SitePoint Sponsor

User Tag List

Results 1 to 9 of 9
  1. #1
    SitePoint Addict
    Join Date
    Nov 2005
    Location
    Moss, Norway.
    Posts
    283
    Mentioned
    0 Post(s)
    Tagged
    0 Thread(s)

    Google site operator and forum site search

    Post in this forum since I may implement the site search function that is described in the SP book:

    Thomas Myer: No Nonsense XML Web Development With PHP


    On every forum without exception where I participate I have seen the following when I am looking for a post:
    • Often I do not find what I am looking for when I use the forum site search.
    • I often find it instantly when using the Google site operator.


    Here is my KW search on the SP site search forum:

    SP forum site search:

    kgun yank

    Google:
    kgun yank site:www.sitepoint.com

    Here is the thread I am looking for, second hit on Google August 7 2007:
    ? about p74 of Sitepoint db book

    Here is the only thread I find while doing a SP site search:

    No Nonsense - XML Development with PHP

    Any comments?

  2. #2
    Non-Member
    Join Date
    Jul 2007
    Posts
    77
    Mentioned
    0 Post(s)
    Tagged
    0 Thread(s)
    I think you should put your complete KW when searching in forum search...

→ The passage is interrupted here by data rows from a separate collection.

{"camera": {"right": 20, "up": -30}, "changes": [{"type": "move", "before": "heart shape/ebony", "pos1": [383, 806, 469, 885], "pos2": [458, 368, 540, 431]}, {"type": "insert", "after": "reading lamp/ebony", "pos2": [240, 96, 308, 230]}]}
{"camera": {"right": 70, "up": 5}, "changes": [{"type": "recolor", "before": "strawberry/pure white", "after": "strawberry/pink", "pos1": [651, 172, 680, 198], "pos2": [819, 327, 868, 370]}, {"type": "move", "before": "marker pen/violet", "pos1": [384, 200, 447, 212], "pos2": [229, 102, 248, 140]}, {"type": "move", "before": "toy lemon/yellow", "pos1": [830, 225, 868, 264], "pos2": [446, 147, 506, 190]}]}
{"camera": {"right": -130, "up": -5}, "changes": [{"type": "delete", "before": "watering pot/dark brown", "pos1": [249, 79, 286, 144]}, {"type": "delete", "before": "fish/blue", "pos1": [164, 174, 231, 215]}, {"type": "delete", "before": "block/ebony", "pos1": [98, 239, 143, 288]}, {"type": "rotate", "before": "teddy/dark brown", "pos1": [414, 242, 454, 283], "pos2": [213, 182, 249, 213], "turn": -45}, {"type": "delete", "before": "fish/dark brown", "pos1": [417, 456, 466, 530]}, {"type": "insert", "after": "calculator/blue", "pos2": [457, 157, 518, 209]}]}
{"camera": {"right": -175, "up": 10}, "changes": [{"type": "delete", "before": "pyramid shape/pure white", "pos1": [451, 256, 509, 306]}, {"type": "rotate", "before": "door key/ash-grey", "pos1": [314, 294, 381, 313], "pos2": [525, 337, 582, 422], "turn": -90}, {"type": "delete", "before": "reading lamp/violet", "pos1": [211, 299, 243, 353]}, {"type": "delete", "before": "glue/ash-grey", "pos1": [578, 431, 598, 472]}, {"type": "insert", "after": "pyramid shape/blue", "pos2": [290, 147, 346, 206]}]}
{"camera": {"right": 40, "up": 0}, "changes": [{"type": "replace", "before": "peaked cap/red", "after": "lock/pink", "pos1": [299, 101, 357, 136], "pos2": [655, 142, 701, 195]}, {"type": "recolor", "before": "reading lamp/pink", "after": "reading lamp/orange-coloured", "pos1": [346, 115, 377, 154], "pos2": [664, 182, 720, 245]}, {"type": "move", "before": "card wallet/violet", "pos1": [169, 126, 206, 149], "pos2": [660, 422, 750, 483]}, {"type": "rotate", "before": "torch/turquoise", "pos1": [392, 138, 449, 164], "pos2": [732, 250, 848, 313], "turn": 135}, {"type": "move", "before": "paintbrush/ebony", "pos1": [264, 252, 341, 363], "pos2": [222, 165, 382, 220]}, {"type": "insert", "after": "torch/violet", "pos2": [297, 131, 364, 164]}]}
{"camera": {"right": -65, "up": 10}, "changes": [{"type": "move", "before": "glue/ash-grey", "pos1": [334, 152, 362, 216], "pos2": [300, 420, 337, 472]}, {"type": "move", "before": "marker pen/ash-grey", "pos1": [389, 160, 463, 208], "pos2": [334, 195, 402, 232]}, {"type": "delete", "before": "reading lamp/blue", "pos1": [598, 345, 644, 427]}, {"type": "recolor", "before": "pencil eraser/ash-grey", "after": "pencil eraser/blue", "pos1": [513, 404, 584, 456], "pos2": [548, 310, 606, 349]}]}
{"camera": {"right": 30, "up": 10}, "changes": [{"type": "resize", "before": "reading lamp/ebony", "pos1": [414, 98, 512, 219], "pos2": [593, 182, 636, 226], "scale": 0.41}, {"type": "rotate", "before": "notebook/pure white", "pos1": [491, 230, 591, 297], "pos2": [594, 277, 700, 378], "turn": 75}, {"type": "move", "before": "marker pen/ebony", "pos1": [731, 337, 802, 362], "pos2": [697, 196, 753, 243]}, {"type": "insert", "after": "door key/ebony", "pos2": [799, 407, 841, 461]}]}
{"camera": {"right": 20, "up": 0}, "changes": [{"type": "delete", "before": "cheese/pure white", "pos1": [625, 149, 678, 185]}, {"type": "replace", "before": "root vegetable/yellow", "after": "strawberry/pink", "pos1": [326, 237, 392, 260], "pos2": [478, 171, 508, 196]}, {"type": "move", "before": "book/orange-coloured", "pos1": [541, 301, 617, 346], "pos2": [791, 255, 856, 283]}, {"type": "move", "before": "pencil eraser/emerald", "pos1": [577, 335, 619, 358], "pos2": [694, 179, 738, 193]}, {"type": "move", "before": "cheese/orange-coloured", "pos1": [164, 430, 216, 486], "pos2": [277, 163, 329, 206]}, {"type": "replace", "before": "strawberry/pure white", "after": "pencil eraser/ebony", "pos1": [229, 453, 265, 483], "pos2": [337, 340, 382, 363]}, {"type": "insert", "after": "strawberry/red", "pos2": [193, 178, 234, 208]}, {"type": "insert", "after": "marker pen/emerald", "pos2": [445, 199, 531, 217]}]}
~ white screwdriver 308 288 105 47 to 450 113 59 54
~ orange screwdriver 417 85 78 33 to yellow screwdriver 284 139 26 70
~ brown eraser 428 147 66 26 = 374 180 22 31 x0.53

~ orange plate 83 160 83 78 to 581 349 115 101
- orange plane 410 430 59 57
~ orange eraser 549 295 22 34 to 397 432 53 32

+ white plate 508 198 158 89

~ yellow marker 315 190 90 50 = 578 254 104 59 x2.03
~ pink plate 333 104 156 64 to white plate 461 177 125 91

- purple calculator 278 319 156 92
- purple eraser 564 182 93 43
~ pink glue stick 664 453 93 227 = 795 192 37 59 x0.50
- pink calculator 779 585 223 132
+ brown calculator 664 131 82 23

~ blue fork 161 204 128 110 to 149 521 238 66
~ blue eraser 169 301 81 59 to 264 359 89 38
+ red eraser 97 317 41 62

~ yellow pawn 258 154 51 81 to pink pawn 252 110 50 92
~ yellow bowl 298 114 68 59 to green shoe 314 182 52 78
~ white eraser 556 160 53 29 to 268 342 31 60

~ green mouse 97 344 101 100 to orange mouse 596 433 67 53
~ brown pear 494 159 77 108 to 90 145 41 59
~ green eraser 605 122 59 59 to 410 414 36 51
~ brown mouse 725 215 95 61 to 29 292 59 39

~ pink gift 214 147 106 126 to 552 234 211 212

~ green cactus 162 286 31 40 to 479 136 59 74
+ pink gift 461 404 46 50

    And the thread where you have posted for faster searching... Hope it helps...

  3. #3
    SitePoint Addict
    Join Date
    Nov 2005
    Location
    Moss, Norway.
    Posts
    283
    Mentioned
    0 Post(s)
    Tagged
    0 Thread(s)
    1. I found it easily usning the Google site operator.
    2. If that is a requirement, why then implement site search when Google site operator is better?
    3. In the end, the quality of site serarch is how you organize your XML files or database records and then finally how the search function is implemented.
    4. Anybody that has seen a site search function that give better results than using the Google site operator?
    5. My private conclusion, on well known sites, it is difficult to beat Google site search.

  4. #4
    SitePoint Zealot
    Join Date
    Jan 2007
    Location
    Australia
    Posts
    137
    Mentioned
    0 Post(s)
    Tagged
    0 Thread(s)
    Searching large sites is often highly resource intensive and best executed by the professionals. And when it comes to search, you can't argue that Google's pretty damn good. However, the moment you use Google's site search you can lose revenues, lose traffic and risk losing visitors. A functioning site search that just works is often better than sending visitors to a customised google search box.

  5. #5
    SitePoint Addict
    Join Date
    Nov 2005
    Location
    Moss, Norway.
    Posts
    283
    Mentioned
    0 Post(s)
    Tagged
    0 Thread(s)
    Agree to that.

    Point 5 above was not good. It should be:

    5. My private conclusion, on well known sites, it is difficult to beat the Google site operator.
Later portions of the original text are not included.